Another interesting idea that came up in a conversation the other day: the session/reliability layer doesn't necessarily have to be the responsibility of the pluggable transport. It would require a more radical rethinking of the whole model, but imagine if tor did its own packetization and gave the pluggable transport discrete datagrams, rather than a bytestream. (This would be more along the lines of Mike Perry's proposal of putting Tor cells in QUIC packets and transporting them over DTLS--except that the pluggable transport would replace DTLS with [insert obfuscation here].)
Q: You're proposing, in some cases, to run a reliable protocol inside another reliable protocol (e.g. QUIC-in-obfs4-in-TCP). What about the reputed inefficiency TCP-in-TCP? A: Short answer: don't worry about it. I think it would be premature optimization to consider at this point. The fact that the need for a session/reliability layer has been felt for so long by so many systems indicates that we should start experimenting, at least. There's contradictory information online as to whether TCP-in-TCP is as bad as they say, and anyway there are all kinds of performance settings we may tweak if it turns out to be a problem.
I agree with your suggested plan of not letting future concerns slow down the experimenting now. But I wonder if there are ways to position ourselves so we are able to recognize when this issue has become a problem. In particular, if we put this issue aside for now, and move forward with encouraging everybody to have a sequencing layer, and then down the road somebody using this approach is unhappy with the performance of their pluggable transport, is there anything we can/should do in the near term that will help that developer in that future situation?
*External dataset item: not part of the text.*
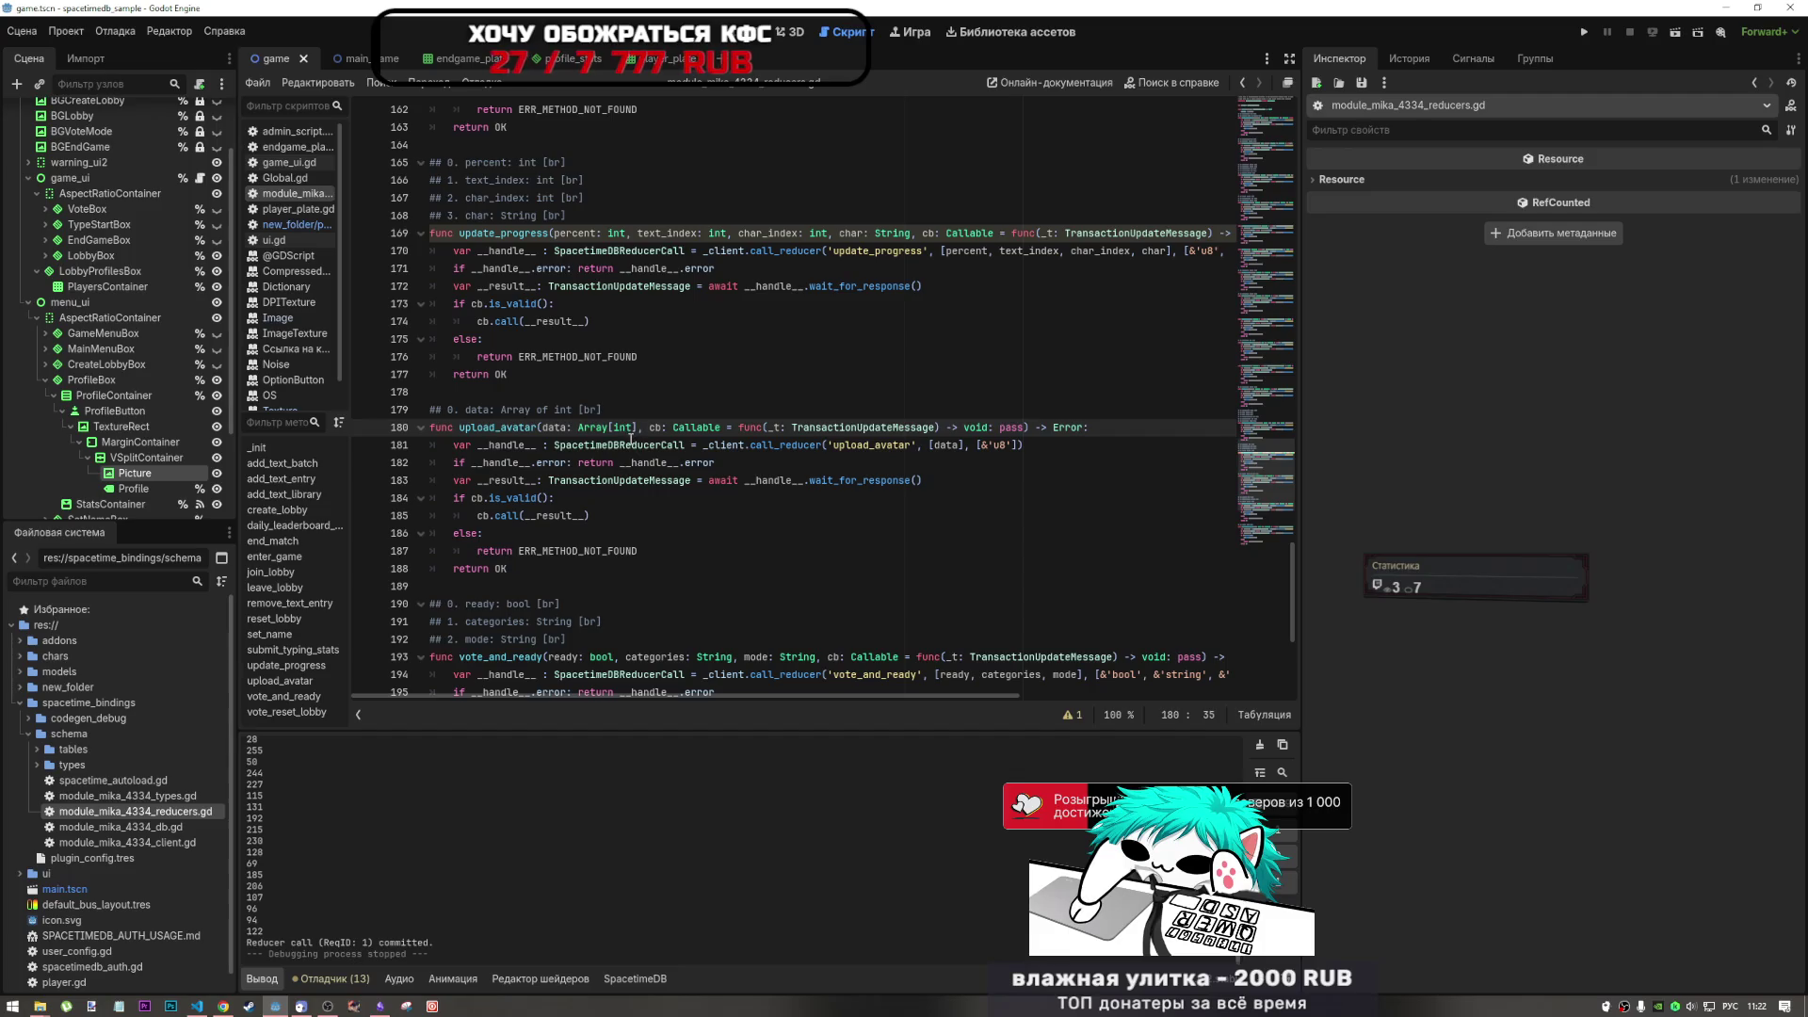
left_click_drag(636, 429, 579, 428)
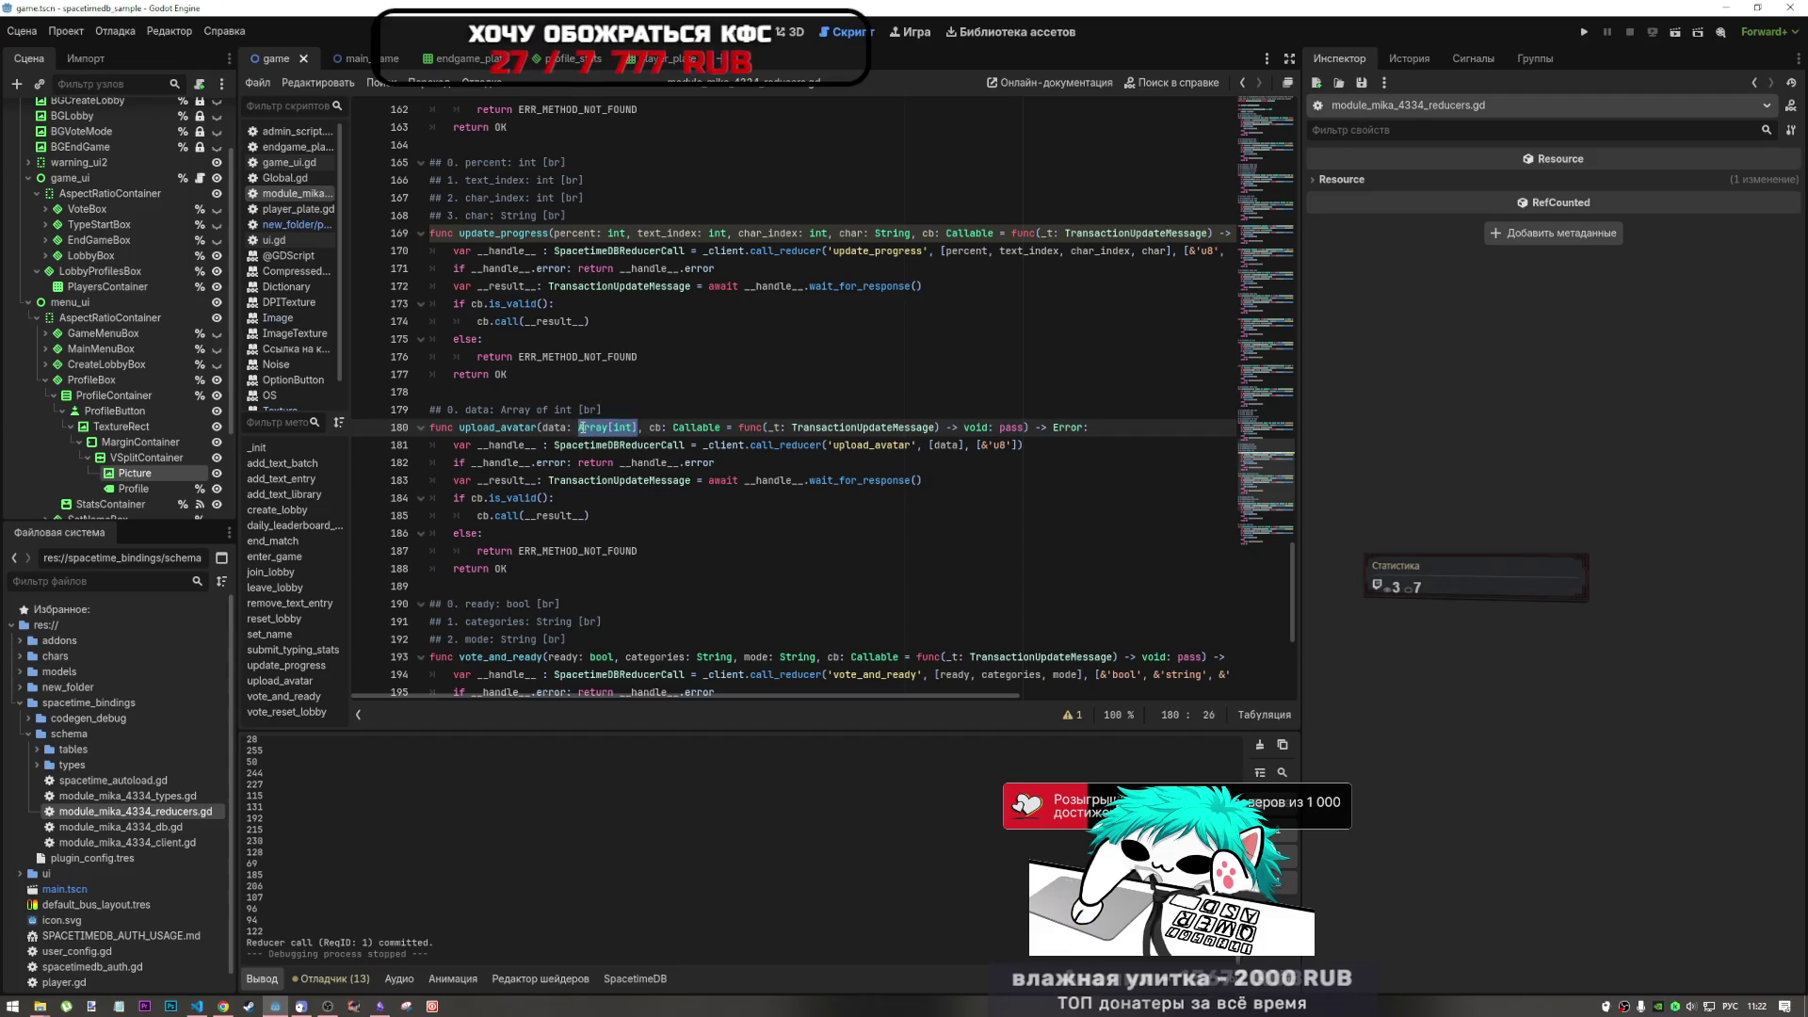
mouse_move(584, 428)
For example, are there some warning signs we can list now, that people can look for later, that will help them realize that it's time for them to resume being suspicious of tcp-over-tcp? Or are there some tools we can imagine building, even if we don't build them now but just put them on a wishlist somewhere, that will help those future people understand and debug their performance issues?
I'm not sure of the answers to these questions. I guess it partly depends on what the "carrier" protocol is--if it itself is not a reliable channel, then there may be nothing to worry about. One of the things we can do is experiment with different parameters such as retransmission timeouts, to see whether they make a difference and how much.